Coming up with a brand-new interpretation of a dubious, implied, general constitutional principle that everyone else thinks is about abortion and calling it a specific exception to the Texas Public Information Act relating to LSAT scores is perilously close to outright lawlessness. And we didn’t even get into the fact that constitutional privacy doesn’t even apply to information “when a legitimate public interest in information exists,” as the Attorney General’s office acknowledged in 1987. In other words, if there’s a public policy issue involved, the whole question of privacy is moot.
For Abbott’s opinion to be legit, not only would Roe v. Wade have to apply to LSAT scores, he’d also have to determine that the whole Wallace Hall impeachment/Bill Powers resignation/admissions scandal story was of no legitimate public interest.
The question that interests me is the common sense one: Was I intruding on anyone’s privacy by asking for these records? Some folks certainly thought so. There’s a concept in state law called common-law privacy — which Abbott didn’t invoke here — that might address the concerns of folks who think there’s just something wrong about me getting those records.

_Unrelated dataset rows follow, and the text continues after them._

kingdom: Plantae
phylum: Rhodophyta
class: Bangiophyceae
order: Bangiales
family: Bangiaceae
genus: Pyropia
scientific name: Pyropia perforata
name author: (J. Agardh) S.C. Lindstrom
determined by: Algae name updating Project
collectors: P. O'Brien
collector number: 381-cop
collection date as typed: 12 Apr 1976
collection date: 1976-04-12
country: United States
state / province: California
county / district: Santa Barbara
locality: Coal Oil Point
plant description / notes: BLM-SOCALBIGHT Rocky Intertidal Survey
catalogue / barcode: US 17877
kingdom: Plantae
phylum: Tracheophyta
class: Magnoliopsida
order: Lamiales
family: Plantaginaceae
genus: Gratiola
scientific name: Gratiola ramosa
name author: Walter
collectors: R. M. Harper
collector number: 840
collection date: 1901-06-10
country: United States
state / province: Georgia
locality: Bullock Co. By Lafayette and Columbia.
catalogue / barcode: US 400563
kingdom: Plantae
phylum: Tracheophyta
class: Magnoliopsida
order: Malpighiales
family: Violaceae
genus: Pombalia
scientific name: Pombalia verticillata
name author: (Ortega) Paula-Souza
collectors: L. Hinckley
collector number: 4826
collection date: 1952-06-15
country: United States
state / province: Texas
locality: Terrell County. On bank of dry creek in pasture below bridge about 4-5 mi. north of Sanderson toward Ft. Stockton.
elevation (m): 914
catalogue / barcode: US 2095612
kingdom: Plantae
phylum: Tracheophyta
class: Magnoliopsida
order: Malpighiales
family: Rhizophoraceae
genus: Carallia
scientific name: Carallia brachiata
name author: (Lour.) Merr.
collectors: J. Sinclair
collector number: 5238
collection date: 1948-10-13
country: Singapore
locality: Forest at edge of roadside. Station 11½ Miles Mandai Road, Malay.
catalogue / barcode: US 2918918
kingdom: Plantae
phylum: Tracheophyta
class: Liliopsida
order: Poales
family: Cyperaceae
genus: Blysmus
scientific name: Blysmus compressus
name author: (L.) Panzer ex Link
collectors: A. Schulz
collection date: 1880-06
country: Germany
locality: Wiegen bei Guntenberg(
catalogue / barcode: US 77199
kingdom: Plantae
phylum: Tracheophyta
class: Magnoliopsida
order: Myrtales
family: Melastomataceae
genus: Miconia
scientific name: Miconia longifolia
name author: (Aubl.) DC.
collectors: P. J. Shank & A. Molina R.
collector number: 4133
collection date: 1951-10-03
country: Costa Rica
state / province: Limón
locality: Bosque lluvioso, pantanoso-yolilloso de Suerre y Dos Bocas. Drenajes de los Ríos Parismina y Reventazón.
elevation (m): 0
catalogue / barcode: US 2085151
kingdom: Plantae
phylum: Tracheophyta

The Texas Supreme Court set a very wise standard that acknowledges there are times when otherwise private facts are very much of public interest. So the standard has two prongs: for information to be kept private even though it’s not specifically made private by law its disclosure must be “highly objectionable to a reasonable person” and “of no legitimate concern to the public.”
In this case, an admissions scandal at UT is clearly of legitimate concern, but is disclosing somebody’s LSAT score the sort of “highly intimate or embarrassing facts about a person’s private affairs” that isn’t permissible absent a public interest? In this very specific case, I’d say no, for one simple reason: revealing that somebody is awesome is not the same as embarrassing them.
Considering that the 25th percentile LSAT score for UT Law students is a 163, which is in the 89th percentile nationwide, almost all UT law students have scores that are outstanding, not embarrassing. The only people who should be embarrassed are the ones who didn’t deserve to get in.
And that was sort of the whole point.